_Extracted data entries:_

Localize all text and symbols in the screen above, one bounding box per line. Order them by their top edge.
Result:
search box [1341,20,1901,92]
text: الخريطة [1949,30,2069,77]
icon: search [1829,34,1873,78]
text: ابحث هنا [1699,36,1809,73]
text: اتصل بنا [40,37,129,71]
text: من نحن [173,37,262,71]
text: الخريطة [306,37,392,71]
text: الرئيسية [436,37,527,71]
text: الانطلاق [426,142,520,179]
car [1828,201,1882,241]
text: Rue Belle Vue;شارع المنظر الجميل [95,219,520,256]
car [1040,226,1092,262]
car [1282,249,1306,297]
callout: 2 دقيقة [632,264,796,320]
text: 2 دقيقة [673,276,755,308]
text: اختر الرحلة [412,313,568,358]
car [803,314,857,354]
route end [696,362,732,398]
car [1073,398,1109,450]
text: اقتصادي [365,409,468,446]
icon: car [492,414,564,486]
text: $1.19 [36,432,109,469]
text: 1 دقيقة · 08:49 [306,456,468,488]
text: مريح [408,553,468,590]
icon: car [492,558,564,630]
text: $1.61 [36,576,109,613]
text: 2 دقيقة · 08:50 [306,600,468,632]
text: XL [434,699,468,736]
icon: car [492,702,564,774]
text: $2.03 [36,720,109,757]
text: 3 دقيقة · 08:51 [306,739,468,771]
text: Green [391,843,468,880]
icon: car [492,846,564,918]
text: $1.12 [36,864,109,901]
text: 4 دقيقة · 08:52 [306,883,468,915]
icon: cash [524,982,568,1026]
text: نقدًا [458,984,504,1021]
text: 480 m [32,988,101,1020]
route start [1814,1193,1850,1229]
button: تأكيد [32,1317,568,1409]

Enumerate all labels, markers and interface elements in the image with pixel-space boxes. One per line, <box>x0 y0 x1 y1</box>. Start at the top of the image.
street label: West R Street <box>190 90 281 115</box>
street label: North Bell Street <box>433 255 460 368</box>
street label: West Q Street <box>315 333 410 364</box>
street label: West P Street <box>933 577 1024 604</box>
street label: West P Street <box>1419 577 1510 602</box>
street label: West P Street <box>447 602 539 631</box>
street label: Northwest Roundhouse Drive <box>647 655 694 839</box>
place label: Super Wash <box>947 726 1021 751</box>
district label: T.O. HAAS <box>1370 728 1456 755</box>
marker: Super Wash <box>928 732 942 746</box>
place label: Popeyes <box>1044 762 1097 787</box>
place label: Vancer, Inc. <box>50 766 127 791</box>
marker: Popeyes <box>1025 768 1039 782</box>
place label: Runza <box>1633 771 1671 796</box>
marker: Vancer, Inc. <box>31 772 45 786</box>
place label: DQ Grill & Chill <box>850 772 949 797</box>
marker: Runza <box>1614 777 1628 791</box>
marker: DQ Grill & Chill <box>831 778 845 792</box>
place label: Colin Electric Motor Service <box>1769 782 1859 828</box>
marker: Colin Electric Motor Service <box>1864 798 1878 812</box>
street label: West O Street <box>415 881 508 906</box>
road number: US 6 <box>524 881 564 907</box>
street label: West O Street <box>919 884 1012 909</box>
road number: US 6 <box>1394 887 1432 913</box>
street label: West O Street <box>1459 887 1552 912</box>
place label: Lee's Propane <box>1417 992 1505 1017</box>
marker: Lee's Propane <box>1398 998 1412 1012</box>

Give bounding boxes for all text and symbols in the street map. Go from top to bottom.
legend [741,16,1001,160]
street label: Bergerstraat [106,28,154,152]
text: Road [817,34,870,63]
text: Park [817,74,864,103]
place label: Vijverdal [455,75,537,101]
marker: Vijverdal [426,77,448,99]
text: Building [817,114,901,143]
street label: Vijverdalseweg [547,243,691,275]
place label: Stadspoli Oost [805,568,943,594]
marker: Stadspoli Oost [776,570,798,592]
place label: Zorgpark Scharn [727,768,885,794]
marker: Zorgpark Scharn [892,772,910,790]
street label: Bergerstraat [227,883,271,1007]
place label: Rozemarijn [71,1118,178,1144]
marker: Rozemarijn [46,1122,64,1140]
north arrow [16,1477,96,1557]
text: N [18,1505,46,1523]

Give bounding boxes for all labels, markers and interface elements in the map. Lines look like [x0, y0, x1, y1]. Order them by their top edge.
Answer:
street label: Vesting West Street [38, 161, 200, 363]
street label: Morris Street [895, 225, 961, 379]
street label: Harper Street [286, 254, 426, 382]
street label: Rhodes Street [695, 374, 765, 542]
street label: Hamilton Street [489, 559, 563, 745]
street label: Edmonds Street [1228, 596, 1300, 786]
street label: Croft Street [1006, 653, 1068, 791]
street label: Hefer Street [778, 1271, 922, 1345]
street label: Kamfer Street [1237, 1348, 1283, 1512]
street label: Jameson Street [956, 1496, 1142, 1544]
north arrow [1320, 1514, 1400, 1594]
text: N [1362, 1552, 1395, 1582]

_Exercise directions:_ Print every record exactly as it was given.

_Exercise output:_
Localize all text and symbols in the screen above, one bounding box per line. Order them by their top edge.
Result:
search box [1341,20,1901,92]
text: الخريطة [1949,30,2069,77]
icon: search [1829,34,1873,78]
text: ابحث هنا [1699,36,1809,73]
text: اتصل بنا [40,37,129,71]
text: من نحن [173,37,262,71]
text: الخريطة [306,37,392,71]
text: الرئيسية [436,37,527,71]
text: الانطلاق [426,142,520,179]
car [1828,201,1882,241]
text: Rue Belle Vue;شارع المنظر الجميل [95,219,520,256]
car [1040,226,1092,262]
car [1282,249,1306,297]
callout: 2 دقيقة [632,264,796,320]
text: 2 دقيقة [673,276,755,308]
text: اختر الرحلة [412,313,568,358]
car [803,314,857,354]
route end [696,362,732,398]
car [1073,398,1109,450]
text: اقتصادي [365,409,468,446]
icon: car [492,414,564,486]
text: $1.19 [36,432,109,469]
text: 1 دقيقة · 08:49 [306,456,468,488]
text: مريح [408,553,468,590]
icon: car [492,558,564,630]
text: $1.61 [36,576,109,613]
text: 2 دقيقة · 08:50 [306,600,468,632]
text: XL [434,699,468,736]
icon: car [492,702,564,774]
text: $2.03 [36,720,109,757]
text: 3 دقيقة · 08:51 [306,739,468,771]
text: Green [391,843,468,880]
icon: car [492,846,564,918]
text: $1.12 [36,864,109,901]
text: 4 دقيقة · 08:52 [306,883,468,915]
icon: cash [524,982,568,1026]
text: نقدًا [458,984,504,1021]
text: 480 m [32,988,101,1020]
route start [1814,1193,1850,1229]
button: تأكيد [32,1317,568,1409]

Enumerate all labels, markers and interface elements in the image with pixel-space boxes. One per line, <box>x0 y0 x1 y1</box>. Start at the top of the image.
street label: West R Street <box>190 90 281 115</box>
street label: North Bell Street <box>433 255 460 368</box>
street label: West Q Street <box>315 333 410 364</box>
street label: West P Street <box>933 577 1024 604</box>
street label: West P Street <box>1419 577 1510 602</box>
street label: West P Street <box>447 602 539 631</box>
street label: Northwest Roundhouse Drive <box>647 655 694 839</box>
place label: Super Wash <box>947 726 1021 751</box>
district label: T.O. HAAS <box>1370 728 1456 755</box>
marker: Super Wash <box>928 732 942 746</box>
place label: Popeyes <box>1044 762 1097 787</box>
place label: Vancer, Inc. <box>50 766 127 791</box>
marker: Popeyes <box>1025 768 1039 782</box>
place label: Runza <box>1633 771 1671 796</box>
marker: Vancer, Inc. <box>31 772 45 786</box>
place label: DQ Grill & Chill <box>850 772 949 797</box>
marker: Runza <box>1614 777 1628 791</box>
marker: DQ Grill & Chill <box>831 778 845 792</box>
place label: Colin Electric Motor Service <box>1769 782 1859 828</box>
marker: Colin Electric Motor Service <box>1864 798 1878 812</box>
street label: West O Street <box>415 881 508 906</box>
road number: US 6 <box>524 881 564 907</box>
street label: West O Street <box>919 884 1012 909</box>
road number: US 6 <box>1394 887 1432 913</box>
street label: West O Street <box>1459 887 1552 912</box>
place label: Lee's Propane <box>1417 992 1505 1017</box>
marker: Lee's Propane <box>1398 998 1412 1012</box>

Give bounding boxes for all text and symbols in the street map. Go from top to bottom.
legend [741,16,1001,160]
street label: Bergerstraat [106,28,154,152]
text: Road [817,34,870,63]
text: Park [817,74,864,103]
place label: Vijverdal [455,75,537,101]
marker: Vijverdal [426,77,448,99]
text: Building [817,114,901,143]
street label: Vijverdalseweg [547,243,691,275]
place label: Stadspoli Oost [805,568,943,594]
marker: Stadspoli Oost [776,570,798,592]
place label: Zorgpark Scharn [727,768,885,794]
marker: Zorgpark Scharn [892,772,910,790]
street label: Bergerstraat [227,883,271,1007]
place label: Rozemarijn [71,1118,178,1144]
marker: Rozemarijn [46,1122,64,1140]
north arrow [16,1477,96,1557]
text: N [18,1505,46,1523]

Give bounding boxes for all labels, markers and interface elements in the map. Lines look like [x0, y0, x1, y1]. Order them by their top edge.
Answer:
street label: Vesting West Street [38, 161, 200, 363]
street label: Morris Street [895, 225, 961, 379]
street label: Harper Street [286, 254, 426, 382]
street label: Rhodes Street [695, 374, 765, 542]
street label: Hamilton Street [489, 559, 563, 745]
street label: Edmonds Street [1228, 596, 1300, 786]
street label: Croft Street [1006, 653, 1068, 791]
street label: Hefer Street [778, 1271, 922, 1345]
street label: Kamfer Street [1237, 1348, 1283, 1512]
street label: Jameson Street [956, 1496, 1142, 1544]
north arrow [1320, 1514, 1400, 1594]
text: N [1362, 1552, 1395, 1582]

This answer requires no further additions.